This blog entry uses an asterisk after the prefix trans- as a way to include all non-cisgender gender identities.
November 20th is the Trans* Day of Remembrance, a day that was set aside to memorialize those who were killed due to anti-transgender hatred or prejudice. Although not every person represented during the Day of Remembrance self-identified as trans*, each was a victim of violence based on bias against trans* people.
As a trans* identified person who works in social services, I am often asked to speak, write, or facilitate about trans* identities and the ways that trans* people can experience oppression. November is a time when many people ask if I am going to organize or attend a vigil on the 20th. Often, I am asked questions about my personal narrative and how I feel about my personal safety and the increased risk that I must experience not being cisgender.

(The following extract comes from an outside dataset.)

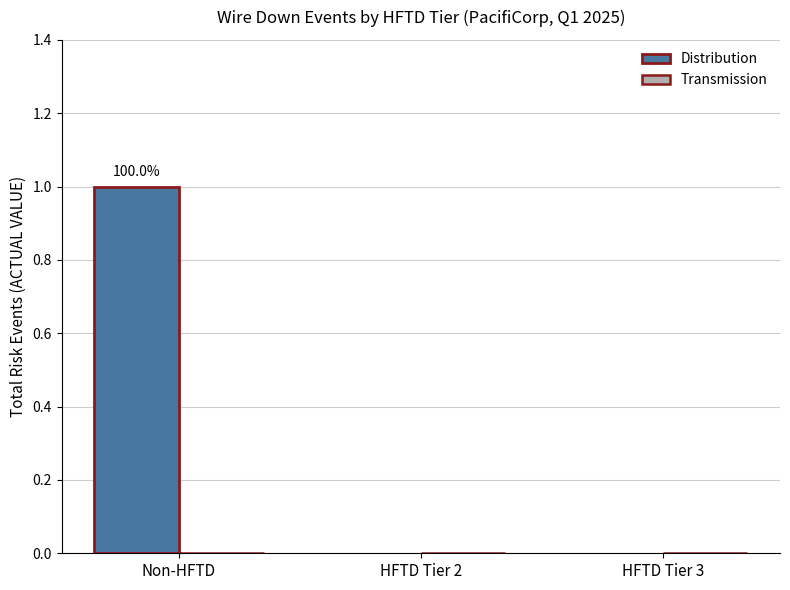

Which has a higher value, HFTD Tier 3 or Non-HFTD?

Non-HFTD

I often choose to attend Trans* Day of Remembrance events but not because of my own gender identity. I recognize that I hold many privileges; privileges that were not granted to many of the people whose names are read each year at vigils around the world. Many of these victims experienced multiple forms of oppression including class, race, and gender. Many of these victims were women of colour. I am White and working class. My wife and I are both university students. Although, I am a survivor of poverty, homelessness, addiction, and survival sexual exploitation, I have many privileges that allow me to now live without fear of having my name read out at the annual vigils.
Transgender Day of Remembrance is often criticized for further privileging the voices of the already-privileged. These voices are often held by White, upper-class, binary-gendered men and women who reflect the “role models” that trans* youth have in the media. The annual vigils involve activities which include reading the names of victims and the narratives of their deaths in the first person; many of these stories being told about women of colour but being told by White men of privilege. These victims are reduced to their gender identity and their experiences with intersected oppression are erased. One activist described this act as deracializing the victims and privileging transphobia as the exclusive cause of violence.
It is important for me, as a White person with class privilege, to speak up about Trans* Day of Remembrance and to continue to act in solidarity with those who experience oppression because of my unearned structural power. This power is something that I need to keep in the front of my head with the work that I do, as my work is done as a settler on unceded Coast Salish Territory. To me, working in solidarity includes calling out others on their privileges, especially in environments when White people are acting as martyrs on the backs of the trans* people whose names are read every year. This may cause more “fracture” within the “trans* community”, but these vigils are not about me. My personal narrative is not one of a survivor, but one who aims to be an ally and support to those who are surviving.